Distributor Endomoda Busana Muslim Terbaik

Mode sederhana telah meledak selama dua tahun terakhir. Ini menjadi industri global senilai $ 250 miliar. Pasar Muslim sendiri menyumbang $ 44 miliar, yang telah menarik nama-nama besar seperti Macy’s dan Nike untuk distributor endomoda meluncurkan lini hijab. Dan seolah-olah kita membutuhkan bukti lebih lanjut bahwa kesopanan telah menjadi arus utama — Sports Illustrated baru-baru ini menampilkan model Muslim Halima Aden dalam jilbab dan burkini di halaman-halaman masalah pakaian renangnya yang terkenal menggairahkan.

Tetapi kekuatan pendorong di balik peningkatan ini adalah ratusan influencer media sosial dan perancang busana dengan gaya yang menampilkan tren tersebut. Di sini, di LA, para wanita ini berasal dari agama yang didominasi Muslim distributor endomoda dan Yahudi Ortodoks, tetapi mereka menjangkau audiens yang semakin luas yang melihat menutupi era Trump dan gerakan #MeToo sebagai cara untuk mengalihkan pandangan pria dan jalan menuju pemberdayaan diri.

Distributor Endomoda Busana Muslim

Marwa Atik, salah satu pendiri syal Vela, lini hijab LA, mengatakan bahwa meskipun merek tersebut distributor endomoda awalnya dipasarkan untuk hijabi pada awalnya, hal itu berubah. “Selama bertahun-tahun kami mengetahui bahwa beberapa pelanggan setia kami adalah Yahudi atau Kristen, jadi kami telah memperluas gagasan merek kami untuk menjadi sederhana,” katanya. “Kami memiliki  wanita yang memilih untuk mengenakan syal sebagai jilbab, dan beberapa yang memilih untuk mengenakan mereka sebagai balutan pantai, dan menurut saya itu indah. Ini menghasilkan percakapan positif seputar kesopanan, antaragama, dan menghubungkan titik-titik antara komunitas yang berbeda. ”
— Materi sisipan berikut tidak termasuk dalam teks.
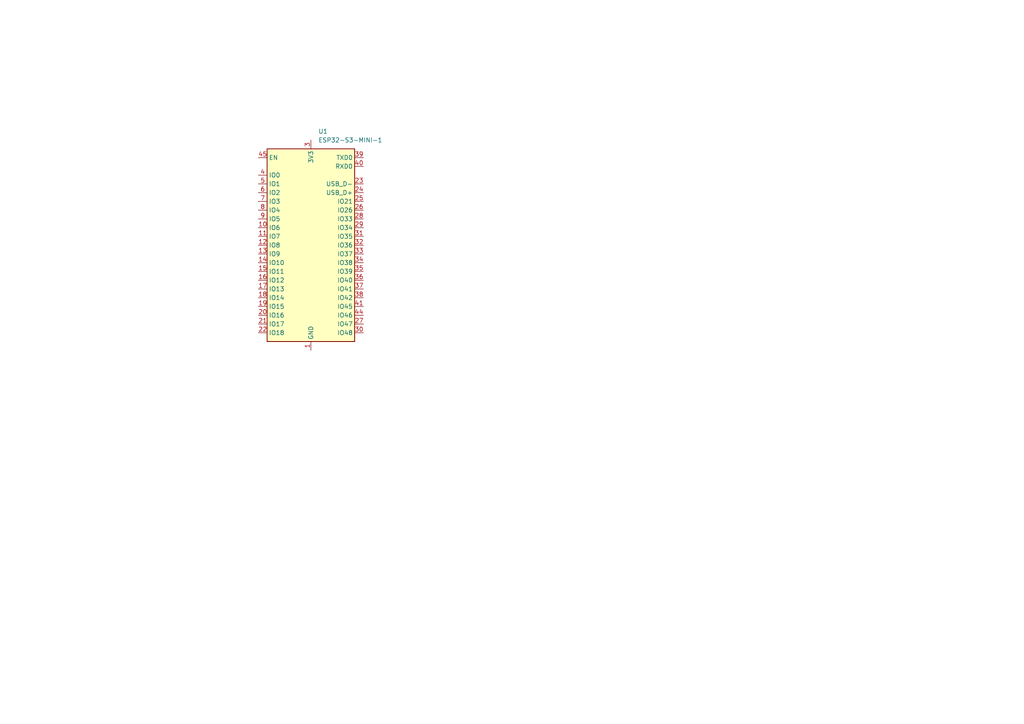
<source format=kicad_sch>
(kicad_sch
	(version 20250114)
	(generator "eeschema")
	(generator_version "9.0")
	(uuid "70d2877b-d556-40aa-8f46-c25a3bd8959d")
	(paper "A4")
	
	(symbol
		(lib_id "RF_Module:ESP32-S3-MINI-1")
		(at 90.17 71.12 0)
		(unit 1)
		(exclude_from_sim no)
		(in_bom yes)
		(on_board yes)
		(dnp no)
		(fields_autoplaced yes)
		(uuid "f410e3e4-f983-4809-8deb-4615803389a1")
		(property "Reference" "U1"
			(at 92.3133 38.1 0)
			(effects
				(font
					(size 1.27 1.27)
				)
				(justify left)
			)
		)
		(property "Value" "ESP32-S3-MINI-1"
			(at 92.3133 40.64 0)
			(effects
				(font
					(size 1.27 1.27)
				)
				(justify left)
			)
		)
		(property "Footprint" "RF_Module:ESP32-S2-MINI-1"
			(at 105.41 100.33 0)
			(effects
				(font
					(size 1.27 1.27)
				)
				(hide yes)
			)
		)
		(property "Datasheet" "https://www.espressif.com/sites/default/files/documentation/esp32-s3-mini-1_mini-1u_datasheet_en.pdf"
			(at 90.17 30.48 0)
			(effects
				(font
					(size 1.27 1.27)
				)
				(hide yes)
			)
		)
		(property "Description" "RF Module, ESP32-S3 SoC, Wi-Fi 802.11b/g/n, Bluetooth, BLE, 32-bit, 3.3V, SMD, onboard antenna"
			(at 90.17 27.94 0)
			(effects
				(font
					(size 1.27 1.27)
				)
				(hide yes)
			)
		)
		(pin "12"
			(uuid "aaee9f64-8467-4ae6-9f21-395ec9db0c93")
		)
		(pin "22"
			(uuid "0b34db8f-130a-43eb-a788-7254355d6b91")
		)
		(pin "4"
			(uuid "6d9db1ba-b1a8-4b6c-9baf-f92646361fa2")
		)
		(pin "45"
			(uuid "fe835d9a-6c9a-4069-a2bc-872dfec422c9")
		)
		(pin "5"
			(uuid "e9d982ae-8ccd-437e-aaa7-9ad9229c9f1d")
		)
		(pin "47"
			(uuid "96e6086e-c498-4520-a8cc-63175fd150f7")
		)
		(pin "11"
			(uuid "83774267-05e9-4592-b634-57fa7acac703")
		)
		(pin "18"
			(uuid "fe2c4c7c-2ffb-4a7e-bd3f-7473e062d5f5")
		)
		(pin "1"
			(uuid "4b43e707-193e-4052-a12f-7d4c5abb3f70")
		)
		(pin "3"
			(uuid "cd55dae8-7853-48fb-9595-468173b66c72")
		)
		(pin "51"
			(uuid "e2ecf2fc-9600-425c-9263-009abee46913")
		)
		(pin "14"
			(uuid "5a72d011-a46f-4625-9927-6a702dfdf25d")
		)
		(pin "17"
			(uuid "fd0ae8c2-6362-4e95-b43e-f94bbcf903fb")
		)
		(pin "6"
			(uuid "a640fa51-9930-4654-a911-0e7be3f03071")
		)
		(pin "9"
			(uuid "8a7fba68-0e8b-4748-a175-697c6a6a6d87")
		)
		(pin "10"
			(uuid "ceb11d17-516a-4da3-98bb-6a06aae529ce")
		)
		(pin "15"
			(uuid "7db0ad83-046d-4392-959b-8a913c27a405")
		)
		(pin "13"
			(uuid "6aa5b143-1947-434d-b46b-02d591be5ca4")
		)
		(pin "19"
			(uuid "a90a8938-3318-4804-bf03-851814524191")
		)
		(pin "7"
			(uuid "bed94cdb-c6c6-4a16-a9f1-9997b4a87e81")
		)
		(pin "16"
			(uuid "01eb3488-c64b-4826-859b-6962337eda28")
		)
		(pin "8"
			(uuid "081ad256-87c0-4d0f-b30f-ce9880a0f825")
		)
		(pin "20"
			(uuid "dee68cd7-45c9-4044-a5e8-d44eb09d39e8")
		)
		(pin "21"
			(uuid "33942359-7d34-4adc-bf05-dadd401fc753")
		)
		(pin "2"
			(uuid "ad8ca776-a820-4925-bef9-b0852d137e00")
		)
		(pin "42"
			(uuid "2aa9abc7-7c45-4b56-959f-f26918e306d7")
		)
		(pin "43"
			(uuid "f58f74f4-3e03-47f6-925c-fb82ee5fc4c9")
		)
		(pin "46"
			(uuid "5d1bbca4-48b6-4a90-b89e-d3b46ee03277")
		)
		(pin "49"
			(uuid "43d99854-1021-45e1-b64a-318b5b53c9b7")
		)
		(pin "50"
			(uuid "71338f34-bb4c-4dd1-a4d9-bb7a14377f7c")
		)
		(pin "40"
			(uuid "0c33392f-a47d-4d16-8af9-7f4e443950fa")
		)
		(pin "24"
			(uuid "e40d1540-7657-4a88-9104-d105ccdd898b")
		)
		(pin "48"
			(uuid "ea07ed52-3bd8-4b0d-a6d0-7226ce2a84b1")
		)
		(pin "28"
			(uuid "b8382ada-1da5-4be2-bc74-2dc436f0f01e")
		)
		(pin "32"
			(uuid "b17bea4b-1465-42a6-9e46-e4b30cf10945")
		)
		(pin "58"
			(uuid "3c640098-7d23-4360-ab12-3c006edc4b05")
		)
		(pin "36"
			(uuid "156a7960-d666-434b-a122-1f531c803e11")
		)
		(pin "41"
			(uuid "575fe654-afb8-45bf-b99c-a79ac1b0b1b4")
		)
		(pin "61"
			(uuid "2603ae30-ffa7-41af-8420-d1a87769d852")
		)
		(pin "31"
			(uuid "91b9c606-a130-444a-8e19-e2faba008fd2")
		)
		(pin "56"
			(uuid "4e8a8163-7487-4fed-8dbf-7528b71ad615")
		)
		(pin "64"
			(uuid "e9456961-f062-43d7-8b02-354519a0805f")
		)
		(pin "35"
			(uuid "3e79098c-2cb7-40f8-b758-9cba2275b0c7")
		)
		(pin "37"
			(uuid "8cc7a64a-2af1-4b06-9229-3c1791bb76aa")
		)
		(pin "55"
			(uuid "c4fdd579-d00b-4ac9-afe1-02640e4ed424")
		)
		(pin "52"
			(uuid "c5b5f20d-fdad-4f70-9108-69ce81553d10")
		)
		(pin "60"
			(uuid "8ae4f767-4a9d-4185-9d22-5b7c18de65db")
		)
		(pin "57"
			(uuid "bb751bab-5805-452d-8e15-e3141e18e9c9")
		)
		(pin "59"
			(uuid "35bcd832-22c5-4ac7-96f3-4dea1ad664c4")
		)
		(pin "62"
			(uuid "ef276654-971a-4347-b73f-bcbdd09066f7")
		)
		(pin "54"
			(uuid "e441df6e-75fd-420f-9647-d106b5232c19")
		)
		(pin "63"
			(uuid "6fd19c95-0325-4255-bcbe-3abd48d36b10")
		)
		(pin "65"
			(uuid "764eddcb-f6e3-4282-951c-b5e1caf7cbe7")
		)
		(pin "53"
			(uuid "069e5b22-1f53-4451-8f69-8542b021195f")
		)
		(pin "39"
			(uuid "2072f721-4416-4eba-a938-5d3da7012f3b")
		)
		(pin "23"
			(uuid "3b2bfd20-3c0a-4a42-a388-701bc0d4f4a0")
		)
		(pin "26"
			(uuid "e8636a27-747f-49e0-90f2-00ab97f18708")
		)
		(pin "25"
			(uuid "361df244-fbab-42a5-8075-735fd8d5f539")
		)
		(pin "29"
			(uuid "e5227695-1136-406c-9cd7-39a9a64ecaee")
		)
		(pin "33"
			(uuid "9056d1de-91ba-4d32-917d-253dfa5f5e2b")
		)
		(pin "34"
			(uuid "6811ddd8-9ffd-4bf7-be85-8ff7ab9f6842")
		)
		(pin "38"
			(uuid "9a21eb71-64a7-4421-8aec-b89a5d6dbf70")
		)
		(pin "30"
			(uuid "333e881d-2299-432e-9bd4-59b2f20a9170")
		)
		(pin "44"
			(uuid "72b7d0ec-63e1-4d39-b0c7-7364448362a7")
		)
		(pin "27"
			(uuid "13deee7b-a3a5-4625-a8dc-b37e6d49c32d")
		)
		(instances
			(project ""
				(path "/70d2877b-d556-40aa-8f46-c25a3bd8959d"
					(reference "U1")
					(unit 1)
				)
			)
		)
	)
	(sheet_instances
		(path "/"
			(page "1")
		)
	)
	(embedded_fonts no)
)

</source>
Rachel Riss, pendiri Linear Collection, mengatakan gaun maxi khasnya sangat populer di kalangan wanita Yahudi Ortodoks, tetapi dia memiliki klien dari semua lapisan masyarakat. “Itulah yang keren tentang pakaian,” kata Chaya Israily, seorang desainer Yahudi dan pendiri label Solika. “Ini adalah topik yang sangat netral, dan menyatukan orang.”

Yang lain melihat menutupi sebagai bentuk pemberdayaan diri. Bagi Marwa Biltagi yang berasal dari LA, seorang influencer Instagram Muslim-Irlandia-Palastinian yang berpakaian sopan bukan tentang melayani lebih dari 26.000 pengikutnya distributor endomoda, tetapi merupakan latihan pilihan. “Saya pikir kesopanan adalah cara saya memberdayakan diri saya karena itu adalah representasi yang saya  tunjukkan kepada dunia,” katanya. Itu adalah filosofi yang disetujui Atik. “Pasti ada perasaan kuat yang datang dengan mengenakan gaun yang sangat seksi dan bangga dengan tubuh Anda,” katanya, “dan ada dunia wanita lain yang merasa lebih diberdayakan dengan sepatu kets daripada sepatu hak tinggi.”

Jika Anda mengetik “wanita Muslim” di Google, yang dapat Anda temukan hanyalah gambar wanita yang terbungkus pakaian hitam. Ini seperti hitam adalah hitam baru berulang kali. Wanita Muslim yang suka memakai warna dan corak tidak membuat distributor endomoda depok   penilaian stereotip. Sebab, kebanyakan orang percaya bahwa wanita seiman saya tidak sadar mode. Kebanyakan orang percaya bahwa hitam adalah satu-satunya warna yang bisa dikenakan oleh wanita Muslim, yang tidak benar sama sekali.

Memakai baju hitam bahkan bukan merupakan syarat agama dalam Islam, hanya saja banyak wanita yang lebih memilih memakai baju hitam untuk menghindari perhatian yang lazim di beberapa negara. Jika Anda bertanya kepada saya, saya sendiri adalah seorang pencinta mode. Saya seorang wanita yang mencoba berpakaian sopan dan mengingat fakta bahwa saya membawa diri saya distributor endomoda sesuai dengan tren mode terkini. Bagi wanita muslimah endomoda terbaru seperti saya, dasar dari berbusana sopan adalah kita memilih untuk tidak memperlihatkan tubuh kita dan karenanya kita memakai atasan berlengan penuh dan celana atau rok yang tidak lekat dan tidak menampakkan bentuk tubuh kita.